** To-do item **
In every row, change "Под заказ" to "В наличии" and output the lines with no other edits.

========

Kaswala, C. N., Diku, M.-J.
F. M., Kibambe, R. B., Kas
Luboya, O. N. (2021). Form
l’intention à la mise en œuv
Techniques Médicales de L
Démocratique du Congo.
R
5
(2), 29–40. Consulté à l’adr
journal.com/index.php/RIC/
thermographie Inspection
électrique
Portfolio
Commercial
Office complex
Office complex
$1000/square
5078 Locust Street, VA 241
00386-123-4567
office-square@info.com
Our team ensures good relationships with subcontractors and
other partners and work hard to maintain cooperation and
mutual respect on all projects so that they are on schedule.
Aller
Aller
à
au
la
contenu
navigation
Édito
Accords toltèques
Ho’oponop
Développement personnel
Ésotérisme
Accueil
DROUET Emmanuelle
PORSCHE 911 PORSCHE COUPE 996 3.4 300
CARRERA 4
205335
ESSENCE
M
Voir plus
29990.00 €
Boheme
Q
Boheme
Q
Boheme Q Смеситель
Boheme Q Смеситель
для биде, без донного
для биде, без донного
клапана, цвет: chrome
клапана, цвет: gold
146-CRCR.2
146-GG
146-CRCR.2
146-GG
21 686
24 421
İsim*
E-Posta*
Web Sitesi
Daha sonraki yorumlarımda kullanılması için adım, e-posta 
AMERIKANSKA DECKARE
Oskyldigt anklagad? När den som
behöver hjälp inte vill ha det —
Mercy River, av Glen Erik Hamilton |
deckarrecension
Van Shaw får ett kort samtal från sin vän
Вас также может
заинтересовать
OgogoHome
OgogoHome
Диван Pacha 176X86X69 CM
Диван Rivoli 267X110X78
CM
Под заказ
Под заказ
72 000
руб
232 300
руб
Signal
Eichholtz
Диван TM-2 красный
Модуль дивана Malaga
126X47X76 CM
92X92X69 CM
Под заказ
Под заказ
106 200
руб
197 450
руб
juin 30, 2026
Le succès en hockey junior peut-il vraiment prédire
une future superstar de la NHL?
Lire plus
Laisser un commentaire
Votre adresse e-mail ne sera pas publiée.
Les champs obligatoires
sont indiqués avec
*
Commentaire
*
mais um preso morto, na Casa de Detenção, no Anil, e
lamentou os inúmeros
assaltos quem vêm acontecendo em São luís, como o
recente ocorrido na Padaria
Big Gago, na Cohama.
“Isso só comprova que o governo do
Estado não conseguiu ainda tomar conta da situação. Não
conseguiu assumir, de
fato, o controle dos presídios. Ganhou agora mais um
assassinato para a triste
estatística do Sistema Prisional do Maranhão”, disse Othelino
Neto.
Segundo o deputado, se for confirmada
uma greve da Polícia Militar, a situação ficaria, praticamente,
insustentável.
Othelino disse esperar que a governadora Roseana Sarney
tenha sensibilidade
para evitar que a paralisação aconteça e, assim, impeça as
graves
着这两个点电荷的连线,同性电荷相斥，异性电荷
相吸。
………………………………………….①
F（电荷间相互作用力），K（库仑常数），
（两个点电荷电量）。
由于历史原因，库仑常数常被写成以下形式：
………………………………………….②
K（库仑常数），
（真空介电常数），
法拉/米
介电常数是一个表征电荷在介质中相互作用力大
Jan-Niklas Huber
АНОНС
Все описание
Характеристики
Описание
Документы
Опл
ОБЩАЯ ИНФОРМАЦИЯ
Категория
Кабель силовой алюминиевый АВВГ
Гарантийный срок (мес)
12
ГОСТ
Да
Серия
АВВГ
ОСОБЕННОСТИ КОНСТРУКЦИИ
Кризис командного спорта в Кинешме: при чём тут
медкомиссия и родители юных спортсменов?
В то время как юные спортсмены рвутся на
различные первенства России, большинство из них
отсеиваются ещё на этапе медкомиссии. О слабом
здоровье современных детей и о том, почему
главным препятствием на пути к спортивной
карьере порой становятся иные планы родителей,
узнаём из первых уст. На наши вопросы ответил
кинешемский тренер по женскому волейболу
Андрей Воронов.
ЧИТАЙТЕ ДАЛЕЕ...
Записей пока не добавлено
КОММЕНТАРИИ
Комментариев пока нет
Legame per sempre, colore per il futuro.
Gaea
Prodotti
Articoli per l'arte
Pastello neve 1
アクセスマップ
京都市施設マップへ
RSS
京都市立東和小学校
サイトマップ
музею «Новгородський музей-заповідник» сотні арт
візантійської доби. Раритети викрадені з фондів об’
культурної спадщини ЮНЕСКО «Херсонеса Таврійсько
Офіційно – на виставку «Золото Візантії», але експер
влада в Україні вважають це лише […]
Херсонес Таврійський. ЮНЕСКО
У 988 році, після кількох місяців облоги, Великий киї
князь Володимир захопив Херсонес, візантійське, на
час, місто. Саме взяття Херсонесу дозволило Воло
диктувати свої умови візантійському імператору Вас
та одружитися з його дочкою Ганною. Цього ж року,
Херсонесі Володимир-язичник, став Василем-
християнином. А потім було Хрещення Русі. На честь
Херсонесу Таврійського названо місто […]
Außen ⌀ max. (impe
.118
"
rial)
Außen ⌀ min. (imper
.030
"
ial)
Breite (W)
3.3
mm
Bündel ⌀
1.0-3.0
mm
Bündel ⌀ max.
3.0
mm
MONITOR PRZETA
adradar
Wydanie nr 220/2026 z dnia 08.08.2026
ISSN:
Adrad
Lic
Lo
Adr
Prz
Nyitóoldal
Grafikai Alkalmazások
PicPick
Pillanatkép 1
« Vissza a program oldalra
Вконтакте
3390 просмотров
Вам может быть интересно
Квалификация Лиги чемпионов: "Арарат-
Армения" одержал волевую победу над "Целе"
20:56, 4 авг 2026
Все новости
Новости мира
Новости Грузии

========

** Response for this exercise **
Kaswala, C. N., Diku, M.-J.
F. M., Kibambe, R. B., Kas
Luboya, O. N. (2021). Form
l’intention à la mise en œuv
Techniques Médicales de L
Démocratique du Congo.
R
5
(2), 29–40. Consulté à l’adr
journal.com/index.php/RIC/
thermographie Inspection
électrique
Portfolio
Commercial
Office complex
Office complex
$1000/square
5078 Locust Street, VA 241
00386-123-4567
office-square@info.com
Our team ensures good relationships with subcontractors and
other partners and work hard to maintain cooperation and
mutual respect on all projects so that they are on schedule.
Aller
Aller
à
au
la
contenu
navigation
Édito
Accords toltèques
Ho’oponop
Développement personnel
Ésotérisme
Accueil
DROUET Emmanuelle
PORSCHE 911 PORSCHE COUPE 996 3.4 300
CARRERA 4
205335
ESSENCE
M
Voir plus
29990.00 €
Boheme
Q
Boheme
Q
Boheme Q Смеситель
Boheme Q Смеситель
для биде, без донного
для биде, без донного
клапана, цвет: chrome
клапана, цвет: gold
146-CRCR.2
146-GG
146-CRCR.2
146-GG
21 686
24 421
İsim*
E-Posta*
Web Sitesi
Daha sonraki yorumlarımda kullanılması için adım, e-posta 
AMERIKANSKA DECKARE
Oskyldigt anklagad? När den som
behöver hjälp inte vill ha det —
Mercy River, av Glen Erik Hamilton |
deckarrecension
Van Shaw får ett kort samtal från sin vän
Вас также может
заинтересовать
OgogoHome
OgogoHome
Диван Pacha 176X86X69 CM
Диван Rivoli 267X110X78
CM
В наличии
В наличии
72 000
руб
232 300
руб
Signal
Eichholtz
Диван TM-2 красный
Модуль дивана Malaga
126X47X76 CM
92X92X69 CM
В наличии
В наличии
106 200
руб
197 450
руб
juin 30, 2026
Le succès en hockey junior peut-il vraiment prédire
une future superstar de la NHL?
Lire plus
Laisser un commentaire
Votre adresse e-mail ne sera pas publiée.
Les champs obligatoires
sont indiqués avec
*
Commentaire
*
mais um preso morto, na Casa de Detenção, no Anil, e
lamentou os inúmeros
assaltos quem vêm acontecendo em São luís, como o
recente ocorrido na Padaria
Big Gago, na Cohama.
“Isso só comprova que o governo do
Estado não conseguiu ainda tomar conta da situação. Não
conseguiu assumir, de
fato, o controle dos presídios. Ganhou agora mais um
assassinato para a triste
estatística do Sistema Prisional do Maranhão”, disse Othelino
Neto.
Segundo o deputado, se for confirmada
uma greve da Polícia Militar, a situação ficaria, praticamente,
insustentável.
Othelino disse esperar que a governadora Roseana Sarney
tenha sensibilidade
para evitar que a paralisação aconteça e, assim, impeça as
graves
着这两个点电荷的连线,同性电荷相斥，异性电荷
相吸。
………………………………………….①
F（电荷间相互作用力），K（库仑常数），
（两个点电荷电量）。
由于历史原因，库仑常数常被写成以下形式：
………………………………………….②
K（库仑常数），
（真空介电常数），
法拉/米
介电常数是一个表征电荷在介质中相互作用力大
Jan-Niklas Huber
АНОНС
Все описание
Характеристики
Описание
Документы
Опл
ОБЩАЯ ИНФОРМАЦИЯ
Категория
Кабель силовой алюминиевый АВВГ
Гарантийный срок (мес)
12
ГОСТ
Да
Серия
АВВГ
ОСОБЕННОСТИ КОНСТРУКЦИИ
Кризис командного спорта в Кинешме: при чём тут
медкомиссия и родители юных спортсменов?
В то время как юные спортсмены рвутся на
различные первенства России, большинство из них
отсеиваются ещё на этапе медкомиссии. О слабом
здоровье современных детей и о том, почему
главным препятствием на пути к спортивной
карьере порой становятся иные планы родителей,
узнаём из первых уст. На наши вопросы ответил
кинешемский тренер по женскому волейболу
Андрей Воронов.
ЧИТАЙТЕ ДАЛЕЕ...
Записей пока не добавлено
КОММЕНТАРИИ
Комментариев пока нет
Legame per sempre, colore per il futuro.
Gaea
Prodotti
Articoli per l'arte
Pastello neve 1
アクセスマップ
京都市施設マップへ
RSS
京都市立東和小学校
サイトマップ
музею «Новгородський музей-заповідник» сотні арт
візантійської доби. Раритети викрадені з фондів об’
культурної спадщини ЮНЕСКО «Херсонеса Таврійсько
Офіційно – на виставку «Золото Візантії», але експер
влада в Україні вважають це лише […]
Херсонес Таврійський. ЮНЕСКО
У 988 році, після кількох місяців облоги, Великий киї
князь Володимир захопив Херсонес, візантійське, на
час, місто. Саме взяття Херсонесу дозволило Воло
диктувати свої умови візантійському імператору Вас
та одружитися з його дочкою Ганною. Цього ж року,
Херсонесі Володимир-язичник, став Василем-
християнином. А потім було Хрещення Русі. На честь
Херсонесу Таврійського названо місто […]
Außen ⌀ max. (impe
.118
"
rial)
Außen ⌀ min. (imper
.030
"
ial)
Breite (W)
3.3
mm
Bündel ⌀
1.0-3.0
mm
Bündel ⌀ max.
3.0
mm
MONITOR PRZETA
adradar
Wydanie nr 220/2026 z dnia 08.08.2026
ISSN:
Adrad
Lic
Lo
Adr
Prz
Nyitóoldal
Grafikai Alkalmazások
PicPick
Pillanatkép 1
« Vissza a program oldalra
Вконтакте
3390 просмотров
Вам может быть интересно
Квалификация Лиги чемпионов: "Арарат-
Армения" одержал волевую победу над "Целе"
20:56, 4 авг 2026
Все новости
Новости мира
Новости Грузии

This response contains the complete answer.